*** Opening Data for analysis ***

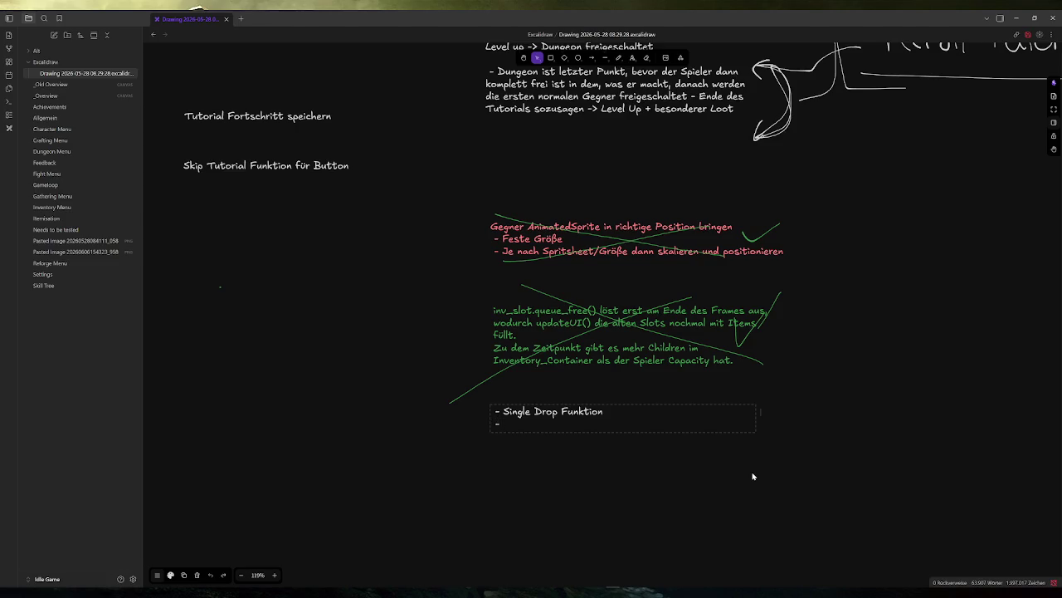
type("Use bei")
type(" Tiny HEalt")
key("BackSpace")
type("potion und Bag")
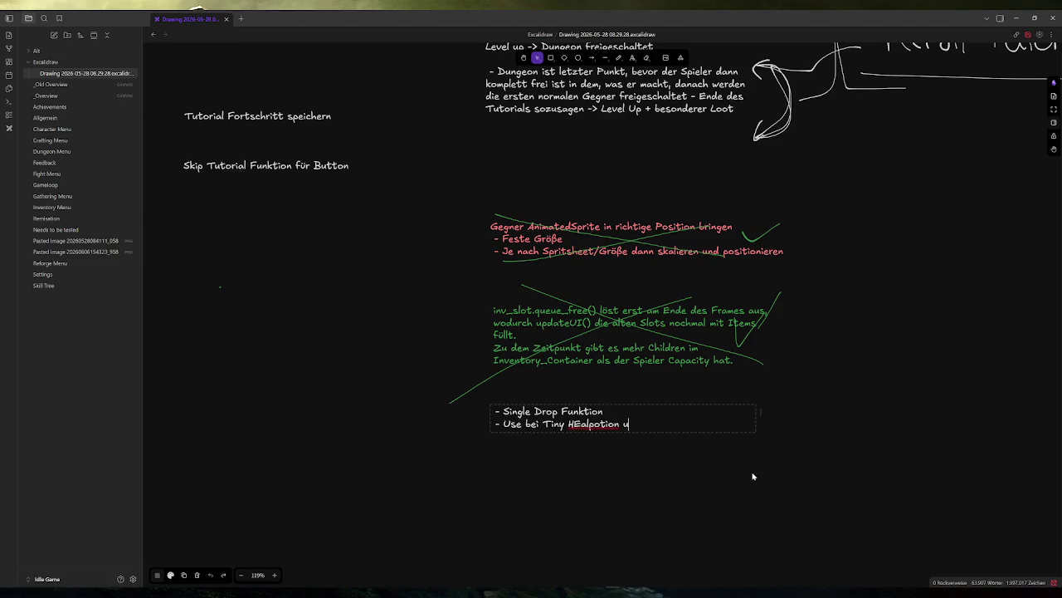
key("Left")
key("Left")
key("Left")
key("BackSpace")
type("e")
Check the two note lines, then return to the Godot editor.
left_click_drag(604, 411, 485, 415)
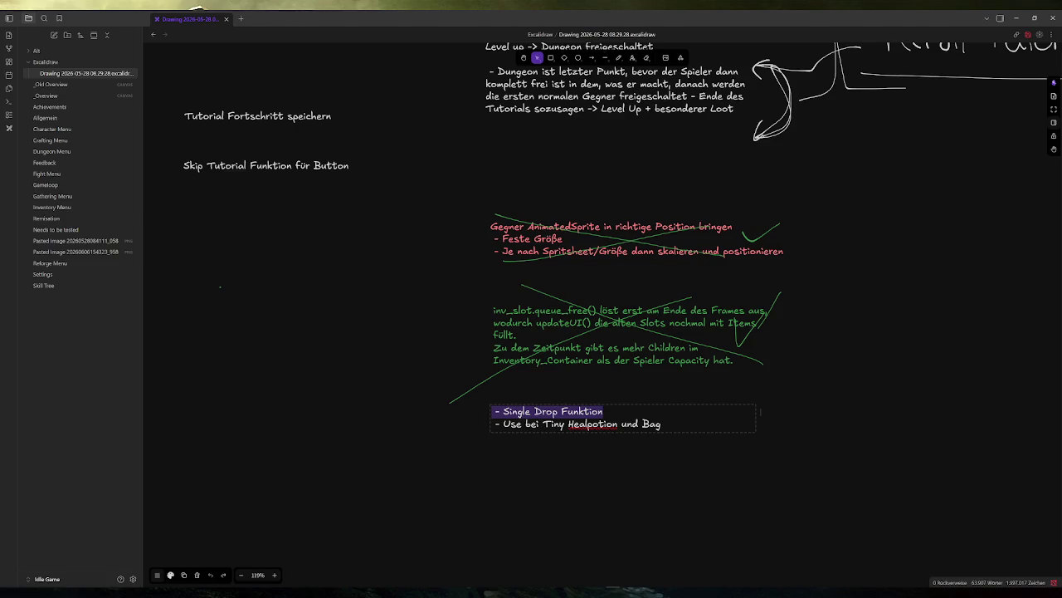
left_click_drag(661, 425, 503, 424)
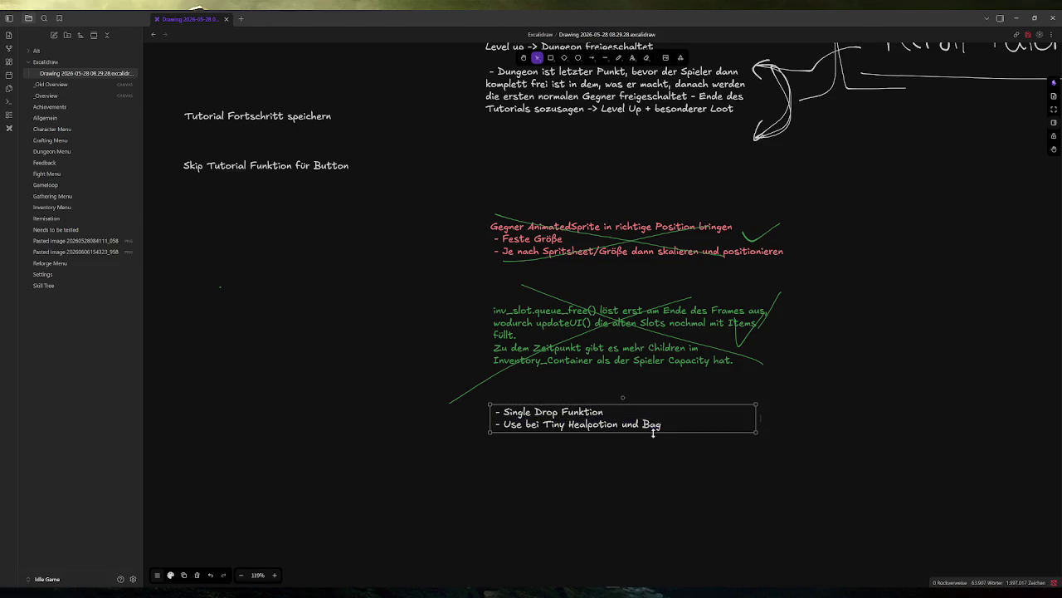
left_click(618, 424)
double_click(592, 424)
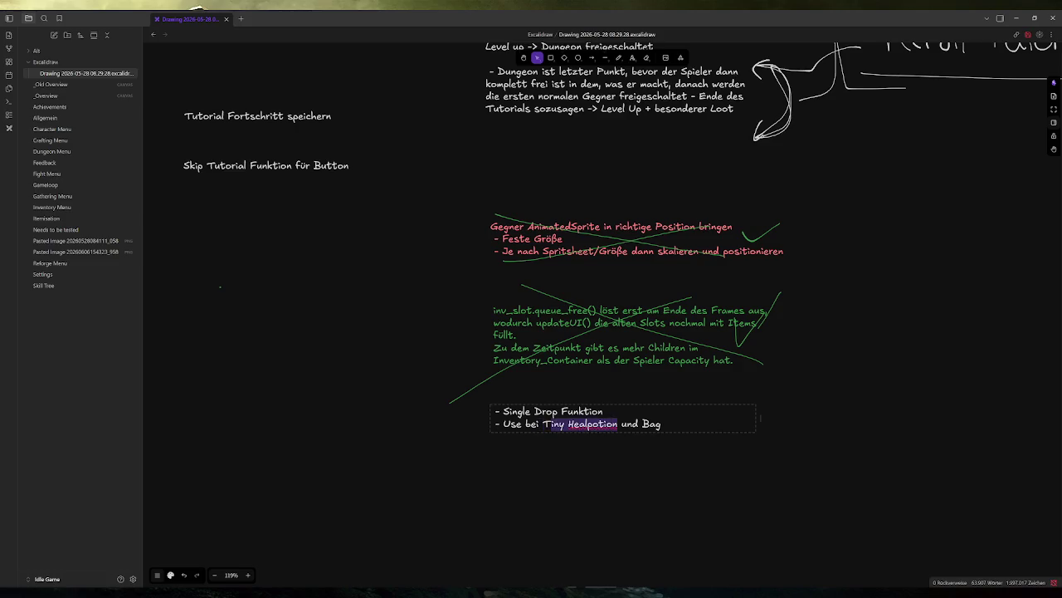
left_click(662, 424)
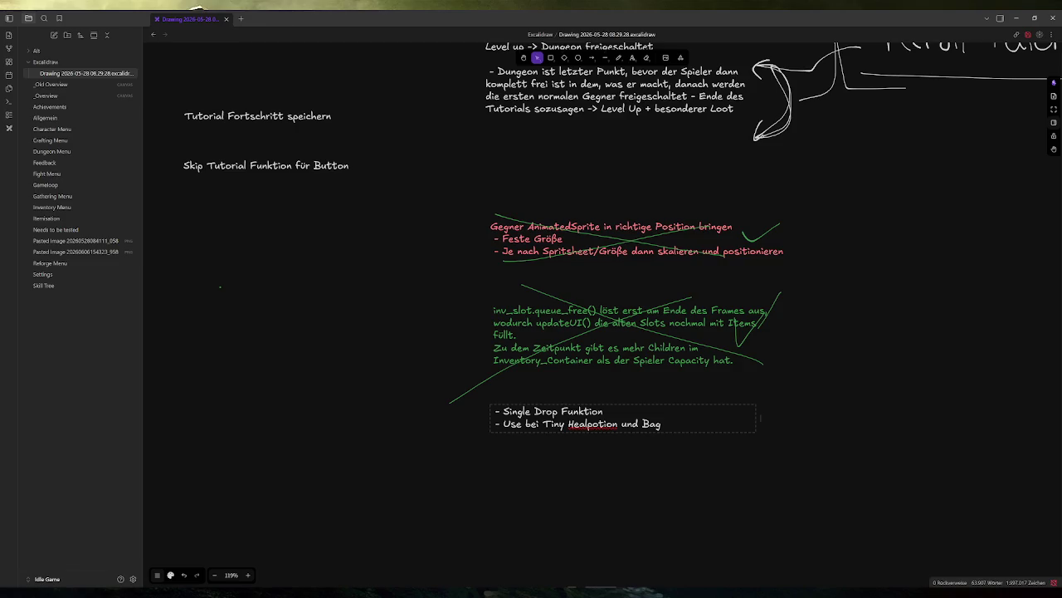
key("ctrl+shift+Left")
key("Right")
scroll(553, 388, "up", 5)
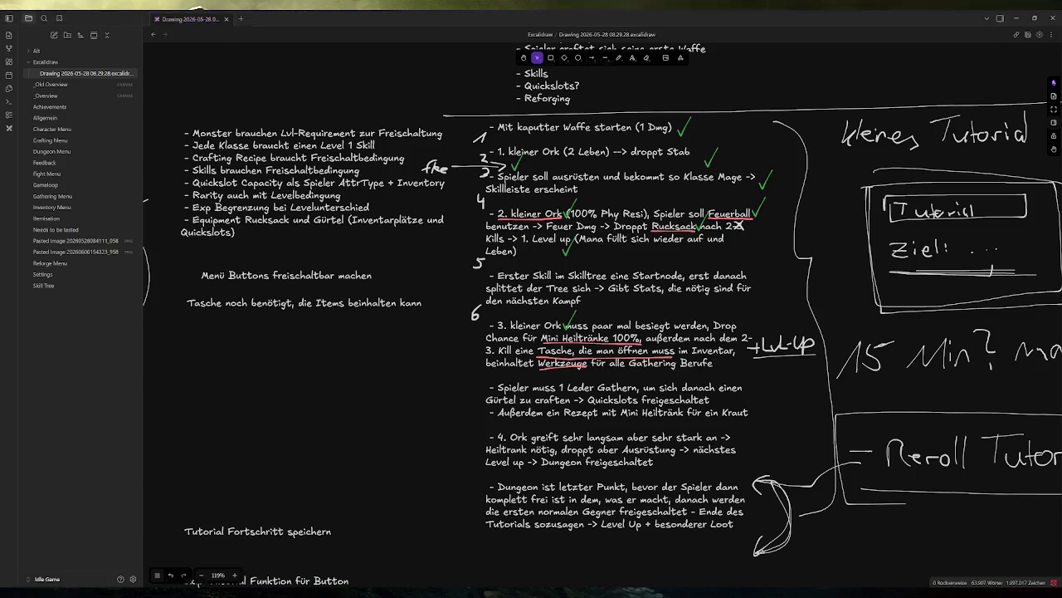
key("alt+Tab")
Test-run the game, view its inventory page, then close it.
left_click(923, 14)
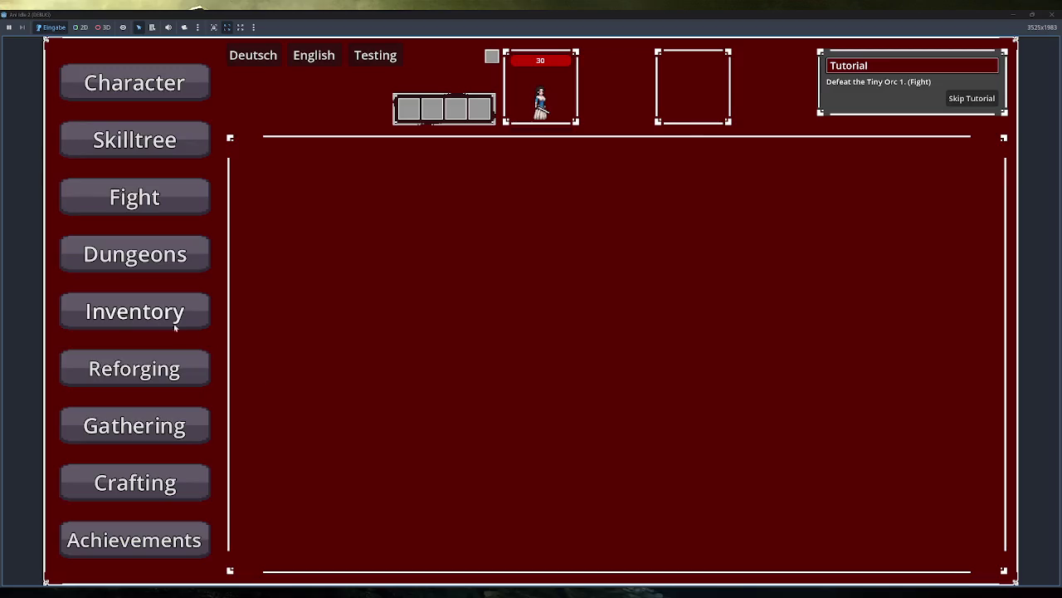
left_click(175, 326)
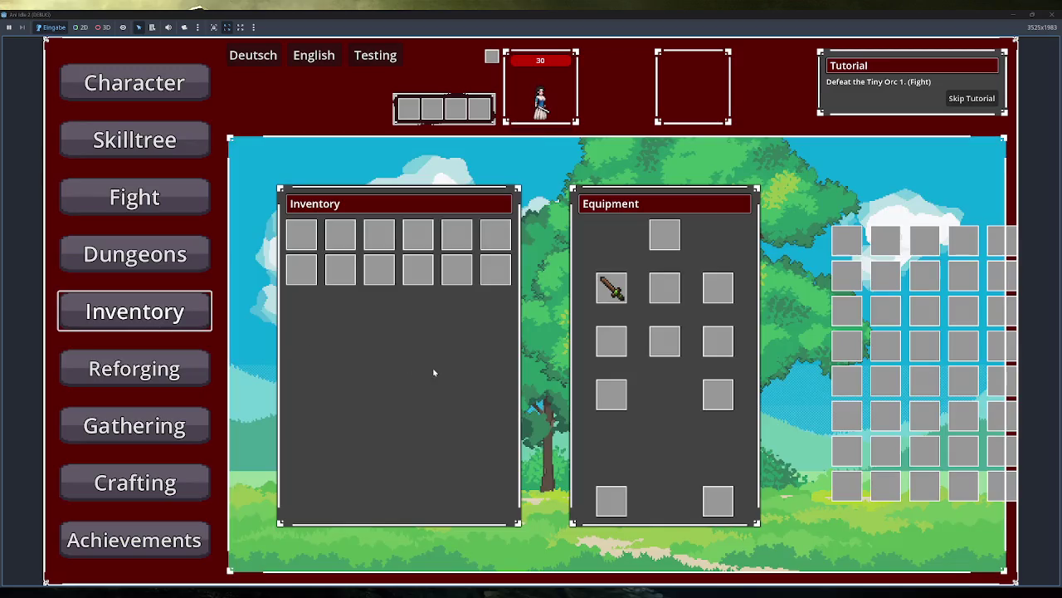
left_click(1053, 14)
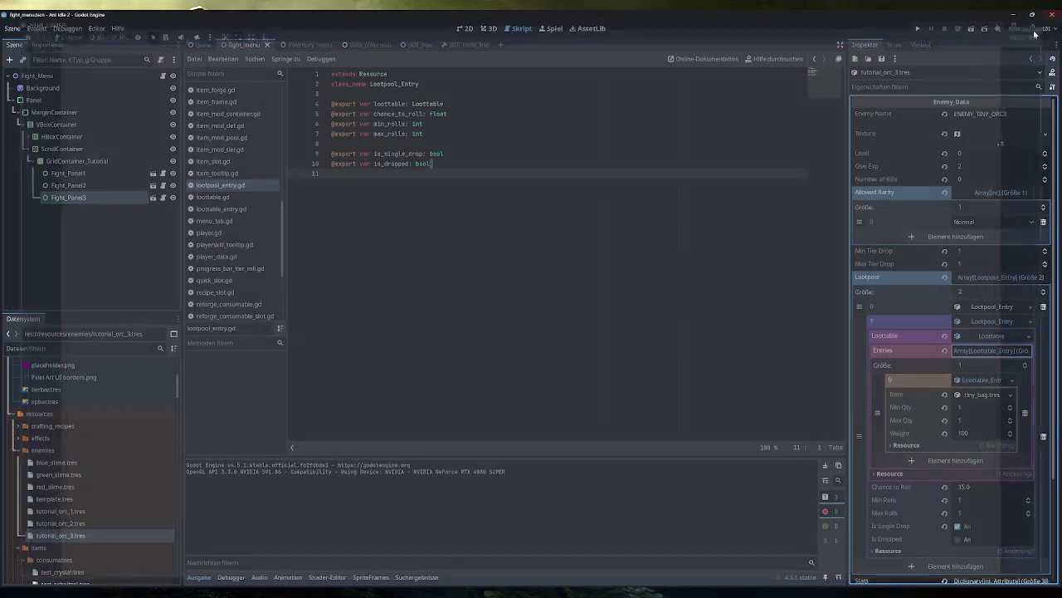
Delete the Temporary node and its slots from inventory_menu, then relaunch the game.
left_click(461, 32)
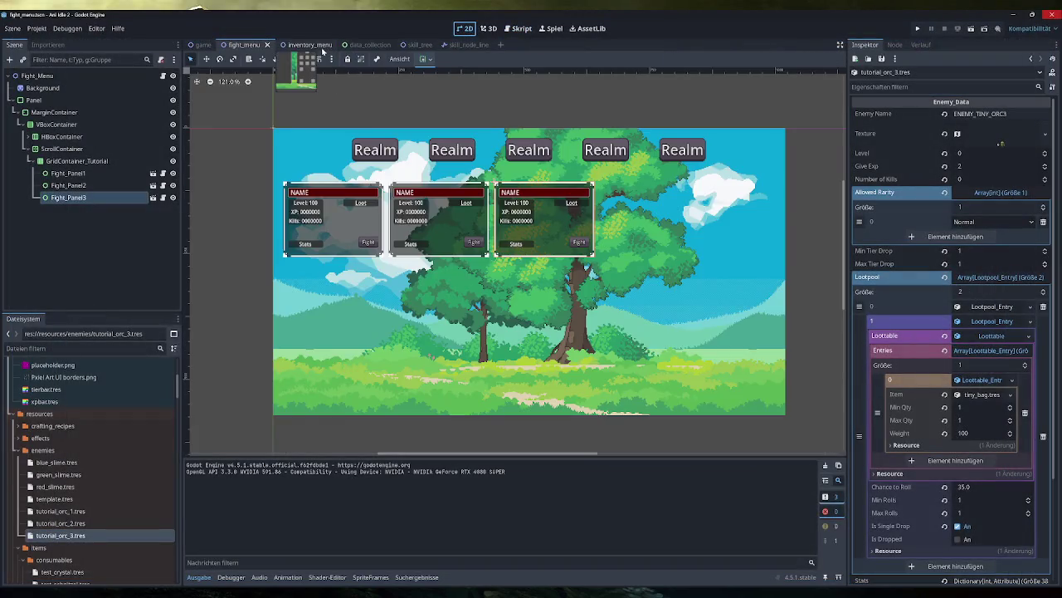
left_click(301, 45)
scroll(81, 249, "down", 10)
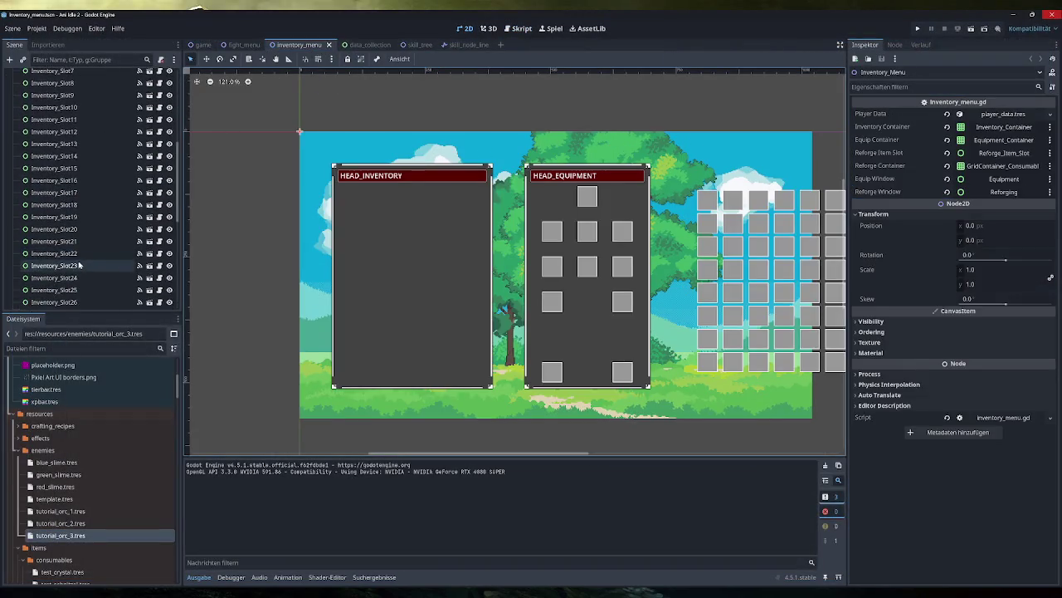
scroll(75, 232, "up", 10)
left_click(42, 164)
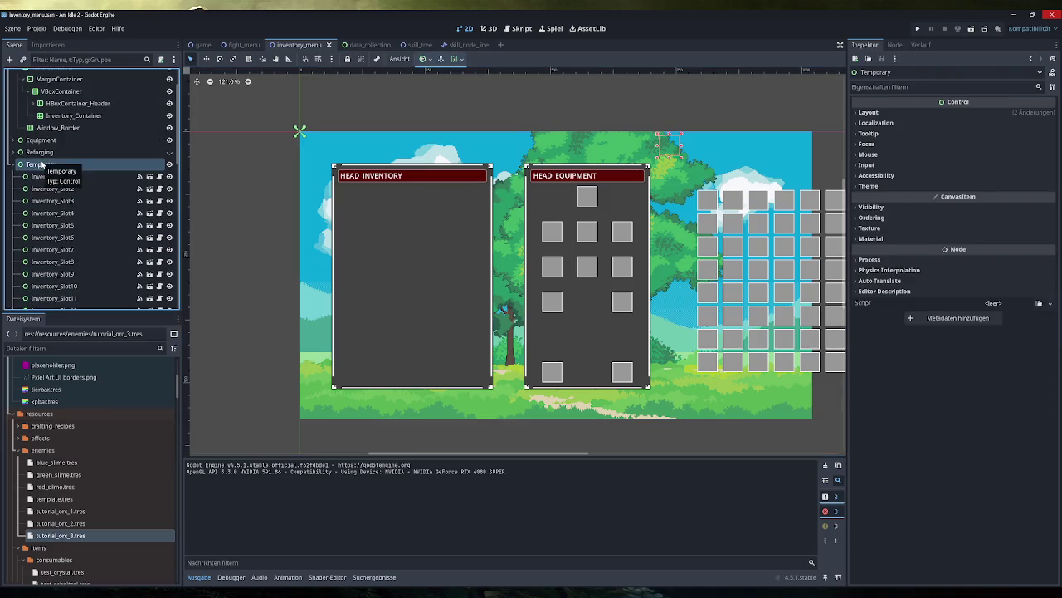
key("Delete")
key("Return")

*** Closing Data for analysis ***

Each record above should be repeated exactly, please, without pictures.

Answer space
type("Use bei")
type(" Tiny HEalt")
key("BackSpace")
type("potion und Bag")
key("Left")
key("Left")
key("Left")
key("BackSpace")
type("e")
Check the two note lines, then return to the Godot editor.
left_click_drag(604, 411, 485, 415)
left_click_drag(661, 425, 503, 424)
left_click(618, 424)
double_click(592, 424)
left_click(662, 424)
key("ctrl+shift+Left")
key("Right")
scroll(553, 388, "up", 5)
key("alt+Tab")
Test-run the game, view its inventory page, then close it.
left_click(923, 14)
left_click(175, 326)
left_click(1053, 14)
Delete the Temporary node and its slots from inventory_menu, then relaunch the game.
left_click(461, 32)
left_click(301, 45)
scroll(81, 249, "down", 10)
scroll(75, 232, "up", 10)
left_click(42, 164)
key("Delete")
key("Return")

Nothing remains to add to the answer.